Surtout, pour les détracteurs de Monsanto, jamais le mélange adjuvant et détergent n’a été testé. Jacques Maret illustre par l’exemple :
Sans cet adjuvant, c’est un peu comme si on vous proposait un vaccin sans aiguille et sans seringue. Ni mentionné, ni testé. Pourtant une directive européenne oblige que le test soit complet et pas uniquement la molécule détergente. Chez Monsanto, on nous répond que la molécule est juste là pour accompagner le détergent.
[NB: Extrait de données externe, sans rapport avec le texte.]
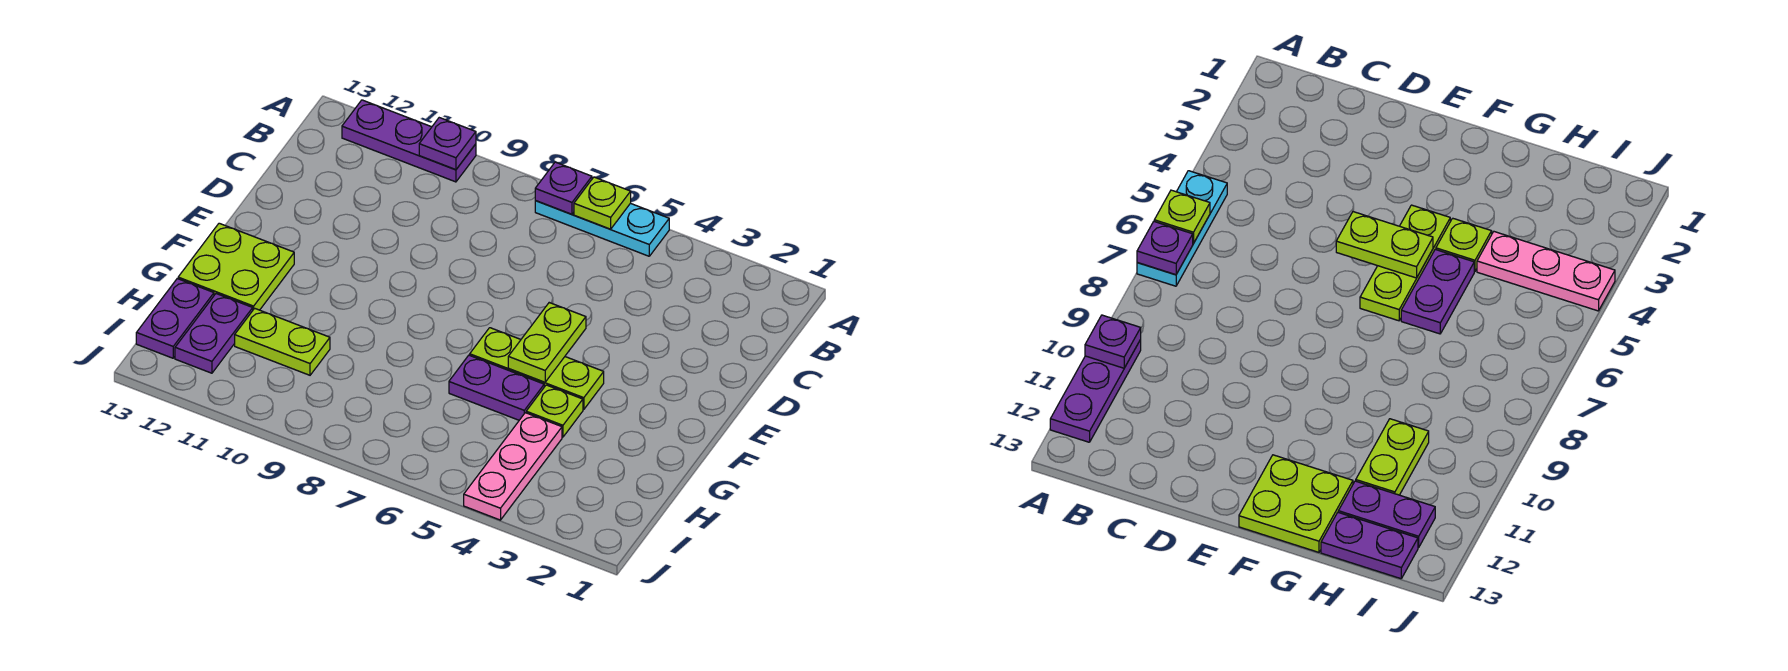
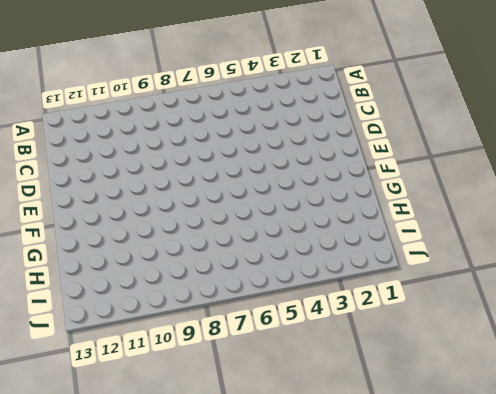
none -> cyan plate A5:A7 level 1
none -> purple plate A10:A12 level 1
none -> lime plate F4:F6 level 1

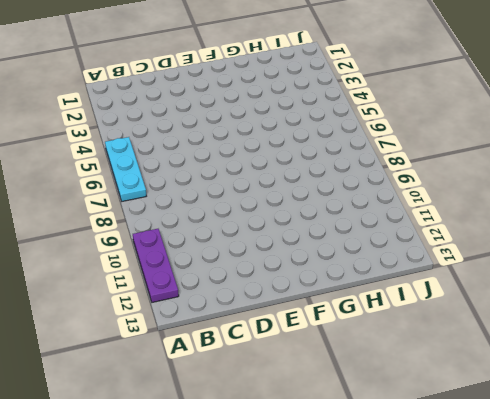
none -> lime plate F4:F6 level 1
none -> lime plate F12:G13 level 1
none -> lime plate G4 level 1

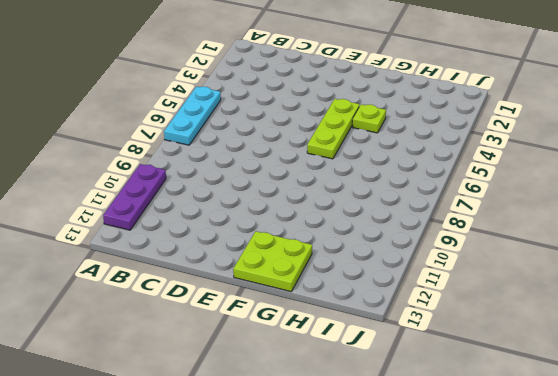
none -> purple plate G5:G6 level 1
none -> pink plate H4:J4 level 1
none -> lime plate H10:H11 level 1

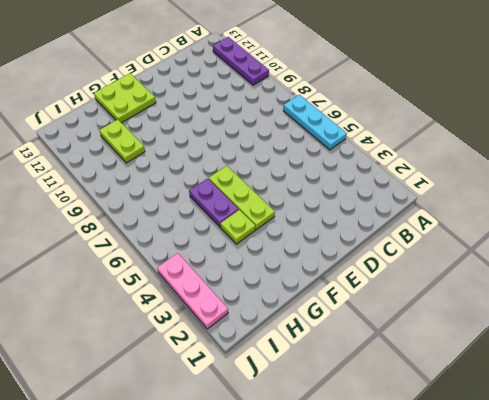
pink plate J2:J4 level 1 -> pink plate H4:J4 level 1
none -> purple plate H12:I12 level 1
none -> purple plate H13:I13 level 1
none -> lime plate A6 level 2

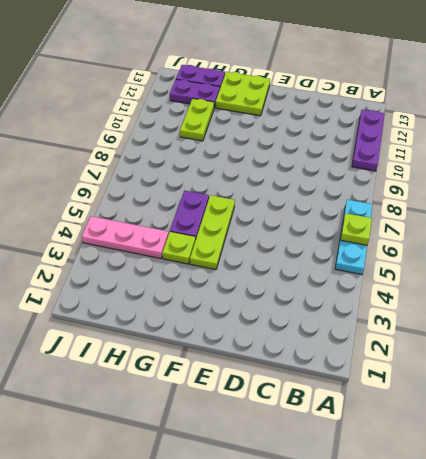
none -> purple plate A7 level 2
none -> purple plate A10 level 2
none -> lime plate E5:F5 level 2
Sur la fiche technique du RoundUp Express chez Monsanto [PDF], la molécule adjuvante – l’acide pélargonique – est étrangement présentée une substance active du mélange. François Veillerette, porte-parole de Générations Futures précise :
Sur le RoundUp express, nous avons eu la possibilité de voir qu’il y avait de l’acide pélargonique dans la composition. Classé matière active par la Commission européenne. Et donc à tester au même titre que le reste.
Toxicité non évaluée, certes, mais “c’est aussi le mélange qui doit être testé”, martèle Jacques Maret, en ajoutant que “la toxicité du RoundUp Express peut être immédiate et à long terme. Elle peut provoquer des malformations embryonnaires selon une étude aux Etats-Unis chez les femmes et enfants d’agriculteurs OGM-Monsanto, qui a observé des malformations et modifications hormonales.” Si, au final, les juges du Conseil d’État suivent les recommandations et l’avis de leur rapporteur public, le ministre de l’Alimentation, de l’Agriculture et de la Pêche aura l’obligation de réexaminer l’autorisation de mise sur le marché du pesticide, dans les six mois suivant l’arrêt rendu par le Conseil.
Nous avons sollicité le groupe Monsanto dans le cadre de cet article, sans succès.